Film scholar Christian Olesen was the principal investigator of the MIMEHIST project, which facilitated the integration of the UNESCO world heritage Jean Desmet collection into the Media Suite and simultaneously investigated the connections between films, posters, and Jean Desmet’s business documents. In his contribution to this dossier, Olesen focuses on the methodological background and rationale for using and providing input for tailoring the existing annotation tool provided by the Media Suite to facilitate mixed media film analyses.23 Enhancing the annotation tool was one of the aims in tackling the problem of establishing and exploring meaningful links between mixed media collections such as the Jean Desmet’s collection.

Media scholars Sabrina Sauer and Berber Hagedoorn, principal researchers of the NarDis project, investigate in their contribution how to trace back the creation of stories or narratives of disruptive events by television, newspapers and radio reports and how these are instilled with specific cultural-political meanings. They look at how researchers tell stories about two specific disruptive events, namely the assassination of Dutch politician Pim Fortuyn and the North Sea flood of 1953, based on nine user sessions with the Media Suite. They elaborately discuss the steps and challenges that their participants encountered when using the former DIVE+ recipe24 (currently named Explore Tool) and an early version of the Comparative Search recipe (currently named Compare Tool) in the Media Suite. In their final section, they outline pathways for future functionalities, and make a strong plea for the incorporation of more collections and especially collections in linked open data format that can be used across tools.

Figure 2 

Researchers at work with the CLARIAH Media Suite.

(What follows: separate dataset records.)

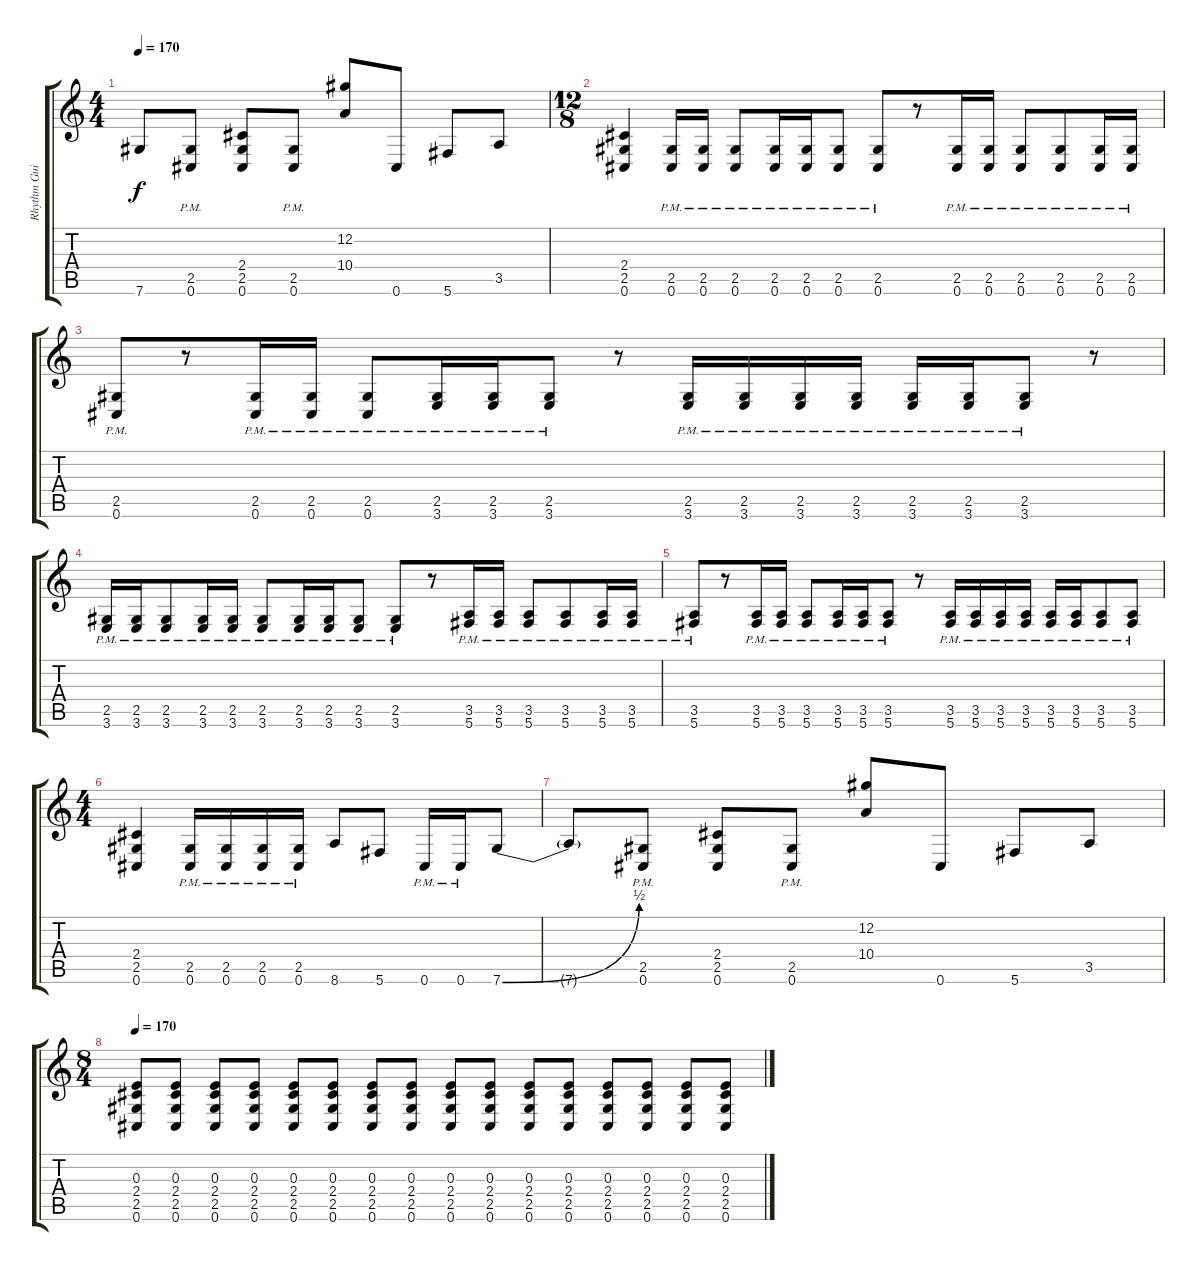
\track ("Rhythm Guitar 1" "Rhythm Gui") {instrument distortionguitar}
\staff {score tabs}
\tuning (Db4 Ab3 E3 B2 Gb2 Db2) {hide}
\ts (4 4)
\tempo 170
\clef g2
\ks c
7.6{t}.8{dy f} (2.5{pm} 0.6{pm}).8 (2.4 2.5 0.6).8 (2.5{pm} 0.6{pm}).8 (12.2 10.4).8 0.6.8 5.6.8 3.5.8 |
\ts (12 8)
(2.4 2.5 0.6).4 (2.5{pm} 0.6{pm}).16 (2.5{pm} 0.6{pm}).16 (2.5{pm} 0.6{pm}).8 (2.5{pm} 0.6{pm}).16 (2.5{pm} 0.6{pm}).16 (2.5{pm} 0.6{pm}).8 (2.5{pm} 0.6{pm}).8 r.8 (2.5{pm} 0.6{pm}).16 (2.5{pm} 0.6{pm}).16 (2.5{pm} 0.6{pm}).8 (2.5{pm} 0.6{pm}).8 (2.5{pm} 0.6{pm}).16 (2.5{pm} 0.6{pm}).16 |
(2.5{pm} 0.6{pm}).8 r.8 (2.5{pm} 0.6{pm}).16 (2.5{pm} 0.6{pm}).16 (2.5{pm} 0.6{pm}).8 (2.5{pm} 3.6{pm}).16 (2.5{pm} 3.6{pm}).16 (2.5{pm} 3.6{pm}).8 r.8 (2.5{pm} 3.6{pm}).16 (2.5{pm} 3.6{pm}).16 (2.5{pm} 3.6{pm}).16 (2.5{pm} 3.6{pm}).16 (2.5{pm} 3.6{pm}).16 (2.5{pm} 3.6{pm}).16 (2.5{pm} 3.6{pm}).8 r.8 |
(2.5{pm} 3.6{pm}).16 (2.5{pm} 3.6{pm}).16 (2.5{pm} 3.6{pm}).8 (2.5{pm} 3.6{pm}).16 (2.5{pm} 3.6{pm}).16 (2.5{pm} 3.6{pm}).8 (2.5{pm} 3.6{pm}).16 (2.5{pm} 3.6{pm}).16 (2.5{pm} 3.6{pm}).8 (2.5{pm} 3.6{pm}).8 r.8 (3.5{pm} 5.6{pm}).16 (3.5{pm} 5.6{pm}).16 (3.5{pm} 5.6{pm}).8 (3.5{pm} 5.6{pm}).8 (3.5{pm} 5.6{pm}).16 (3.5{pm} 5.6{pm}).16 |
(3.5{pm} 5.6{pm}).8 r.8 (3.5{pm} 5.6{pm}).16 (3.5{pm} 5.6{pm}).16 (3.5{pm} 5.6{pm}).8 (3.5{pm} 5.6{pm}).16 (3.5{pm} 5.6{pm}).16 (3.5{pm} 5.6{pm}).8 r.8 (3.5{pm} 5.6{pm}).16 (3.5{pm} 5.6{pm}).16 (3.5{pm} 5.6{pm}).16 (3.5{pm} 5.6{pm}).16 (3.5{pm} 5.6{pm}).16 (3.5{pm} 5.6{pm}).16 (3.5{pm} 5.6{pm}).8 (3.5{pm} 5.6{pm}).8 |
\ts (4 4)
(2.4 2.5 0.6).4 (2.5{pm} 0.6{pm}).16 (2.5{pm} 0.6{pm}).16 (2.5{pm} 0.6{pm}).16 (2.5{pm} 0.6{pm}).16 8.6.8 5.6.8 0.6{pm}.16 0.6{pm}.16 7.6{be (bend 0 0 60 2)}.8 |
7.6{t}.8 (2.5{pm} 0.6{pm}).8 (2.4 2.5 0.6).8 (2.5{pm} 0.6{pm}).8 (12.2 10.4).8 0.6.8 5.6.8 3.5.8 |
\ts (8 4)
\tempo 170
(0.3 2.4 2.5 0.6).8 (0.3 2.4 2.5 0.6).8 (0.3 2.4 2.5 0.6).8 (0.3 2.4 2.5 0.6).8 (0.3 2.4 2.5 0.6).8 (0.3 2.4 2.5 0.6).8 (0.3 2.4 2.5 0.6).8 (0.3 2.4 2.5 0.6).8 (0.3 2.4 2.5 0.6).8 (0.3 2.4 2.5 0.6).8 (0.3 2.4 2.5 0.6).8 (0.3 2.4 2.5 0.6).8 (0.3 2.4 2.5 0.6).8 (0.3 2.4 2.5 0.6).8 (0.3 2.4 2.5 0.6).8 (0.3 2.4 2.5 0.6).8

Photo taken at CLARIAH Summerschool organised at Netherlands Institute for Sound and Vision in the Summer of 2018 (CC BY 2.0 Sebastiaan Ter Burg).

Lastly, journalism scholars Mark Vallinga, Frank Harbers and Marcel Broersma, the research team of the ReSpoNs project, investigated how sports journalism in newspapers has changed in response to the rise of television between 1959 and 1989. They show how they worked with the first versions of the Compare tool in the Media Suite and with Delpher25 as one of their main collections were newspapers. In their article, they compare challenges and pitfalls by juxtaposing the textual newspaper collection and the audiovisual television collection. They make recommendations on how an improved Compare Tool can do better justice to the specificities of these collections, and how this in the end could lead to cross-media research within one infrastructure. By the time of this publication, the CLARIAH Media Suite is fully functional and aimed to be sustained at least for the forthcoming decade. The pilot projects have been conducted with Media Suite version 2 and 3, whereas presently version 6.1 is available.26 The majority of the needs envisioned by the research pilot scholars in their contributions, therefore, are already implemented in the new versions of the Media Suite. This included, for example, the option to do comparative research across the Radio and Television collections and newspaper collections, which is now possible via the Compare tool, and the integration of ASR (automatic speech recognition) transcriptions for a large part of the Radio and Television collection, which now can be searched in an equivalent of full text search for the newspapers in Delpher. Other wishes will be possible with the implementation of Jupyter Notebooks that will enable direct work with the data from these collections.27 We invite all readers of TMG Journal for Media History to explore the methodological reflections in this dossier and to visit the Media Suite via mediasuite.clariah.nl to dive into the various audiovisual collections and digital tools. Ideally, this will result in new use cases and user requirements that will inform the future improvement of the Media Suite as a core infrastructural facility for researchers studying audiovisual collections and related materials.